本文抜粋:
適当な実装をした場合、戻り値は不定になるのか? というか不定って何?
というような適当実験。
今回長い。
その1
function TForm1.Hoge: string;
begin
end;
実装
無名メソッドではなく、普通のメソッド。
実装は空っぽ。
結果
空文字。
その2
function TForm1.Hoge: string;
begin
Result := (function : string
begin
end)();
if not Result.IsEmpty then Exit('123');
Result := (function : string
begin
Result := 'abc';
end)();
end;
実装
「実装が空っぽ」の無名メソッドを呼び出し、
その時の戻り値が空かどうか調べ、(空でないならExit)
最後まで到達したら無名メソッドで「abc」を返します。
結果
abc
考察
「実装が空っぽ」の無名メソッドであっても、変な値を返すわけではないようです。
その3
function TForm1.Hoge: string;
var
i : Integer;
begin
for i := 0 to 1 do
begin
Result := (function : string
begin
end)();
if not Result.IsEmpty then Exit('123');
Result := (function : string
begin
Result := 'abc';
end)();
end;
end;
実装
「実装が空っぽ」の無名メソッドを呼び出し、
その時の戻り値が空かどうか調べ、(空でないならExit)

提供データ:
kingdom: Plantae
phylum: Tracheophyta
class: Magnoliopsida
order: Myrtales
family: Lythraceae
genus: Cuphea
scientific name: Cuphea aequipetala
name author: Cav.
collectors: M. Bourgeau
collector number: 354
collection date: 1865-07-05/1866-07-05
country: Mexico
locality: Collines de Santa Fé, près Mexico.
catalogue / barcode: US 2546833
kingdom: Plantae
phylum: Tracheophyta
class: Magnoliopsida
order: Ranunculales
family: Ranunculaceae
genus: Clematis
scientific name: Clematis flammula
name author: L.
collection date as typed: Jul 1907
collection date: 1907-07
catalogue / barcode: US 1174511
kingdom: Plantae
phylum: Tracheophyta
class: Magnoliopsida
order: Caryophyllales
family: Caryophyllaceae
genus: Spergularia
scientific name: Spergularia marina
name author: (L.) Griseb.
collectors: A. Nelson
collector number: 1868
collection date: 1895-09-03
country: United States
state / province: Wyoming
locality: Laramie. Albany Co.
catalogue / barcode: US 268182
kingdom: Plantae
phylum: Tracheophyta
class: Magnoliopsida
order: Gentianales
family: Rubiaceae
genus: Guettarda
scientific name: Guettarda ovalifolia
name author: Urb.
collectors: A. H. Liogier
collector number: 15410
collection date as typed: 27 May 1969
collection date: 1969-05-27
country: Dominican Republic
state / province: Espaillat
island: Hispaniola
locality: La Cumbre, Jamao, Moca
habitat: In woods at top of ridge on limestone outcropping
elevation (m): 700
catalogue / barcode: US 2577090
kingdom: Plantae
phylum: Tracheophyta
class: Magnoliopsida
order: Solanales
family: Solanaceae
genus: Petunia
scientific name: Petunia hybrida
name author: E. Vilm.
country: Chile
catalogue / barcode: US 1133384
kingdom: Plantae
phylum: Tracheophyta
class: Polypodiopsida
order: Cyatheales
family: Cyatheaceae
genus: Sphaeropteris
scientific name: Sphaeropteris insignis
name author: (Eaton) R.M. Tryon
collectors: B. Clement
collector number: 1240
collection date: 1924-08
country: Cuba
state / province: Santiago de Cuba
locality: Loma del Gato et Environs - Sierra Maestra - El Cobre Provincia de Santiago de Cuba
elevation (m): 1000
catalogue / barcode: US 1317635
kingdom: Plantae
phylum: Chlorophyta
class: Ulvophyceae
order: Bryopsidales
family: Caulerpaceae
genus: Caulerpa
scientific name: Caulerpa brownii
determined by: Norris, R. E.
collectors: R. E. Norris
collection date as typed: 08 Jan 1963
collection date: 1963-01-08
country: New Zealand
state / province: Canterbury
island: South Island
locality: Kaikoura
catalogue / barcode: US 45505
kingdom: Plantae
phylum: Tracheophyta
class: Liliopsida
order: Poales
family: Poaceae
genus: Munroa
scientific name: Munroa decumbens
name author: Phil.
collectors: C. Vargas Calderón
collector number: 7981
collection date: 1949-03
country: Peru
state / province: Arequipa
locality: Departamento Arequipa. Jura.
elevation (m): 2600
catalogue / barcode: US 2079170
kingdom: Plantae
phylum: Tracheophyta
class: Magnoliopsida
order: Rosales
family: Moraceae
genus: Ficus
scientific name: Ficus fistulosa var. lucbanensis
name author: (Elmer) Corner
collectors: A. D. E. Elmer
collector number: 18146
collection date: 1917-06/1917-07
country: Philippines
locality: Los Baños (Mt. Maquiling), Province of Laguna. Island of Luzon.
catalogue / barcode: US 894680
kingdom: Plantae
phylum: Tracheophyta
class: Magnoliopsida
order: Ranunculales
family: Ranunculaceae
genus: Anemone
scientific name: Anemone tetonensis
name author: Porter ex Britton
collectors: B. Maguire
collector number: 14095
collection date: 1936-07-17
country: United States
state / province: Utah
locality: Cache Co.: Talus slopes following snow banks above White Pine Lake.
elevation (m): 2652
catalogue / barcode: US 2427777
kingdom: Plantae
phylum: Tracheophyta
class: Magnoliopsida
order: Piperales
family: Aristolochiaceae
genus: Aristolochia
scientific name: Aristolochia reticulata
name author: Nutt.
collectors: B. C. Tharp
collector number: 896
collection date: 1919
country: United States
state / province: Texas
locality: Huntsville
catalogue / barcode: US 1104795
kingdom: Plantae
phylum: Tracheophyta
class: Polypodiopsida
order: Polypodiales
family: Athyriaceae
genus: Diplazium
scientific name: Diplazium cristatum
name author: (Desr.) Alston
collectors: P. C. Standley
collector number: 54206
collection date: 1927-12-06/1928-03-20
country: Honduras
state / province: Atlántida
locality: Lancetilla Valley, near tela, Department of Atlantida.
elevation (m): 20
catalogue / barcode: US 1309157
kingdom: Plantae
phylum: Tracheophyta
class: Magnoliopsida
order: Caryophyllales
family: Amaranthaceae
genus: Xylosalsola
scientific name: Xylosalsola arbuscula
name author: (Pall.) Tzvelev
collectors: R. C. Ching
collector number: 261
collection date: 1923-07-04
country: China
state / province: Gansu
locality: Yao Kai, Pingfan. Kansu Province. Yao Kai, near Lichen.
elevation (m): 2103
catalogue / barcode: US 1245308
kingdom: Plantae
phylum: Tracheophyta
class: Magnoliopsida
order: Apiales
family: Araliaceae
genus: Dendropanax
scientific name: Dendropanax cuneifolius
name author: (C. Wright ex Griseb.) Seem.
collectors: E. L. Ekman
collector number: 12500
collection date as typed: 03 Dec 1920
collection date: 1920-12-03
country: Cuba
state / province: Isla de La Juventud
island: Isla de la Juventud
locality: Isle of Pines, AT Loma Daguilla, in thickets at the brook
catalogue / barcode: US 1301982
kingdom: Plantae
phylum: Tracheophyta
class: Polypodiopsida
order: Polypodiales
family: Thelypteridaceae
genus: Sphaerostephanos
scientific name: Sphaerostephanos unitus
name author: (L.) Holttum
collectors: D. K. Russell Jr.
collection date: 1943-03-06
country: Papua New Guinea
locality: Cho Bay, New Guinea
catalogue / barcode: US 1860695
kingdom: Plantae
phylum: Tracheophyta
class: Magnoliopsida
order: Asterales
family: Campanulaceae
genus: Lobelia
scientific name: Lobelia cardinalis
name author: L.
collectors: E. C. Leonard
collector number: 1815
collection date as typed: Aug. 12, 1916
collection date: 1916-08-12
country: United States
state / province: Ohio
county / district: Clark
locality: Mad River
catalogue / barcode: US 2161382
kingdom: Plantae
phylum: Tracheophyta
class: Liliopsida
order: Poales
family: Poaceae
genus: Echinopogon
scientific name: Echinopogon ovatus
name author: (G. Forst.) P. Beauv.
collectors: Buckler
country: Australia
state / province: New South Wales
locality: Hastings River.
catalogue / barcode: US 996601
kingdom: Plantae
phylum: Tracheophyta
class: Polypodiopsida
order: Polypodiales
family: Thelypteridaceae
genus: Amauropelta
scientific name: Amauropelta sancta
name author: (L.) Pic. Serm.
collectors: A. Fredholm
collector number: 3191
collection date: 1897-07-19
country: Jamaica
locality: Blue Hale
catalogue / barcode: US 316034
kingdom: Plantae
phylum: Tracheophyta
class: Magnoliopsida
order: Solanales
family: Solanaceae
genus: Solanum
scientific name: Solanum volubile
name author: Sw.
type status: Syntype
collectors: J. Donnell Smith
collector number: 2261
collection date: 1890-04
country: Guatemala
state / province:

課題文: 戻り値の実験を記した本文で、「その1」の実装が空っぽの普通のメソッドの結果は何か。

解答例: 空文字。